In problems of this sort, the first thing to do is write a balanced chemical equation.
In this case,
Hg + Br2 ---> HgBr2
Remember that chemical equations are expressed in terms of MOLES, not GRAMS, so this equation says that
one mole of Hg (metal) plus one mole of bromine liquid (the standard state of bromine is as Br2, a red brown liquid) yields one mole of mercuric bromide.
The next thing to do is to determine the number of moles of mercury and of bromine you have. This requires a double conversion, the first from mL to grams (by using the density), then from grams to moles (by using the atomic mass).
For mercury, 5.00 mL * 13.6 g/mL = 68.0 g. 68.0g/(200.59 g/mole) = 0.339 moles Hg
For bromine, an extra step is needed. You have 5.00 mL of bromine, but at standard temperature and pressure, bromine consists of the Br2 molecule. So you have
5.00 mL * 3.10 g/mL = 15.5 g of Br2. 15.5 g Br2 * (2 Br/1 Br2) = 31.0 g Br
Now, 31.0 g Br/(79.904 g/mole) = 0.388 moles Br.

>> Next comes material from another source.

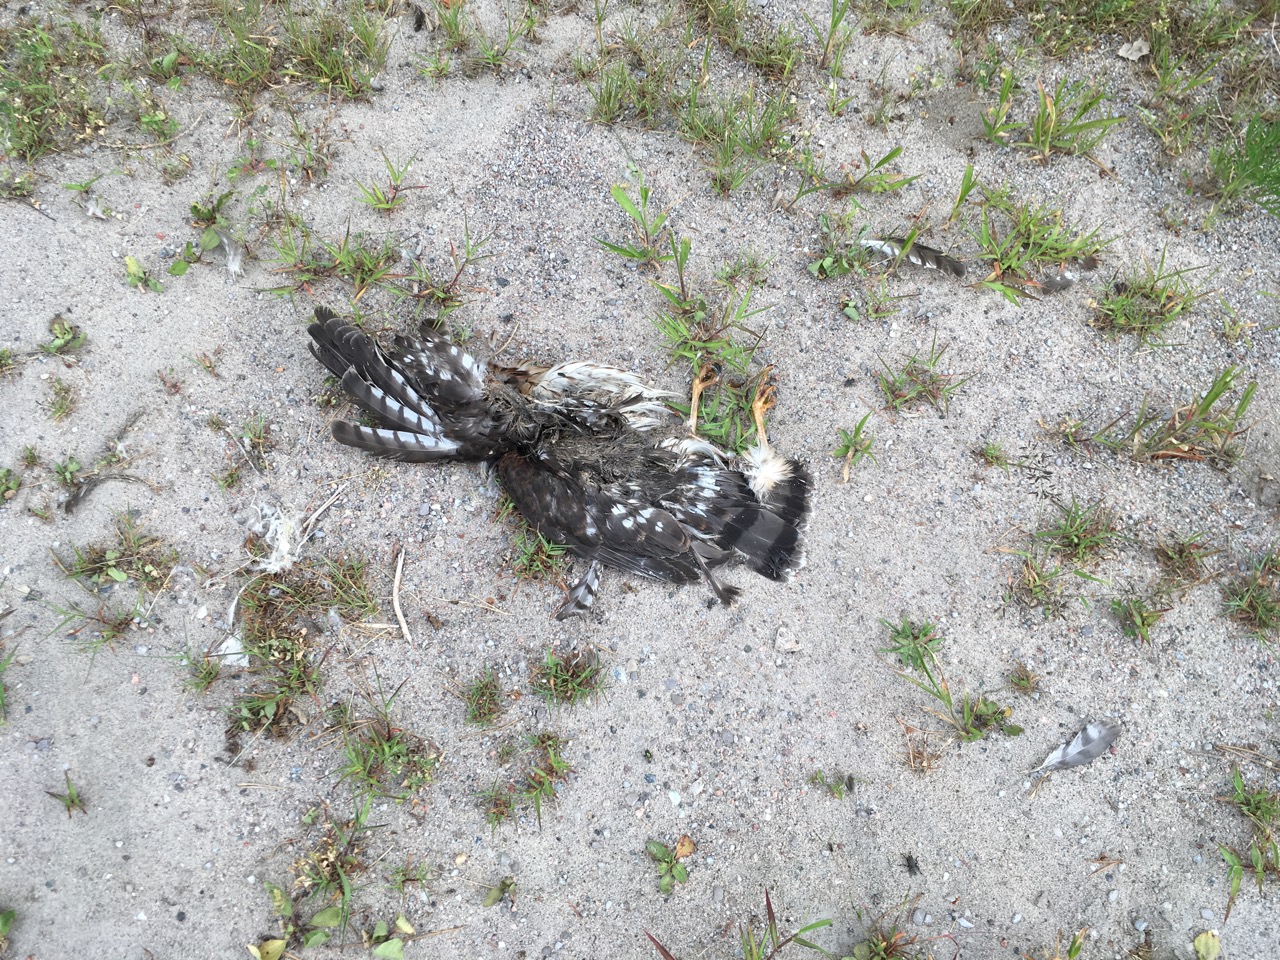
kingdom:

From the chemical equation, in order to convert all the mercury to mercuric bromide, you would need
0.339 moles of Br2 = 0.678 moles Br. However, you only have 0.388 moles Br.
Therefore, you need to run the problem the other way. Given 0.388 moles Br, you can make
0.388 moles Br *(1 Br2/2 Br) = 0.194 moles Br2
For each mole of Br2, you need one mole of Hg, so you need 0.194 moles Hg to react all of the available bromine to yield 0.194 moles HgBr2.
The molecular weight of HgBr2 is 360.398 g/mole, so you would wind up with
0.194 moles * 360.398 g/mole = 69.9 grams of HgBr2